Cloud Computing is everywhere these days. Microsoft has launched Windows Azure, Chrome OS also focuses on your data in the web. But what is it all about? What possibilities and disadvantages does cloud computing have? Finally: Who can or should use it?
Cloud computing is currently a hyped phrase on the web. Everybody plays with it and promises the moon. In the end, it is about never having to install software anymore. No problems with system crashes. And your personal data aren’t stored on hard disks or USB sticks, but in the cloud.
Get more done on the Web
In the end, the ‘cloud’ is just the Internet. There are tens of thousands of servers, and your data are stored somewhere on them. In the cloud. The idea by itself is great: Most of us are connected to the Web permanently anyways, so why not get everything working in the Internet, save your data there and launch programs from there? That is the basic concept of cloud computing. Get more done on the Web, less on your own computer. That could make your home PC cheaper, as the real work is done by the Web instead.
Google Chrome OS
Google has just launched their own operating system for small computers, “netbooks”. Chrome OS is free and is more or less just the browser, Google Chrome. You can use it to go online—and that’s it. You launch programs that are stored on the Web, and just do your whole work on the web. Everything happens online. Yet, Chrome OS cannot do everything that Windows can, but if you only want to accomplish certain tasks, such as writing letters, sending and receiving mail, surfing the Net or editing photos, you don’t need anything more—thus you can save money on hardware and software.
Writing letters on the Net
However, you don’t need a new operating system to participate at cloud computing. Best example: Google docs & spreadsheets. A free online text processor that cannot do everything that Microsoft Word can, but that is free. Just enough for many things like writing letters or designing invitation cards. You don’t have to install any software and you save your texts directly on the Net. That’s cloud computing.
Editing photos on the Web
Even photo editing or graphics creation doesn’t require setting up software locally. There are several web sites that can do the job nearly as good.
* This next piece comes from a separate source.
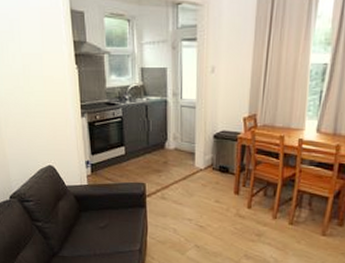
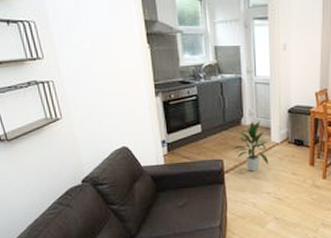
indoor plant: none [155,144,193,197] -> present [233,120,269,172]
You can edit photos, optimize them, print them. That’s also cloud computing. There are many more examples. If you are storing your photos at flickr or sharing your videos at YouTube, you are in fact using cloud computing.
Lots of advantages
Cloud computing is not necessarily completely new, only its name is relatively new—and most of us are already a part of it somehow. There are many advantages. You can access documents stored on the Web from anywhere, so you don’t have to take them with you. And you can share them with work mates or friends easily—for example with Windows Live SkyDrive. Collaboration is easy, even working on projects simultaneously. And: you don’t have to install any software.
Concerned about your privacy?
What about your privacy? Many people feel uncomfortable with storing everything on the Web—and that has its reasons. Surely you can set up permissions and access rules, like who may view your photos or edit your texts. But you cannot control it. You should rather not store very private or sensitive data on the Web. What might happen as well: You’re offline, there is no web connection. You won’t be able to access your data.
Summarized: Cloud computing has its good and bad sides. The solution: think about the advantages and disadvantages of storing specific data on your local disk—or, if they are not too private, easily on the Web.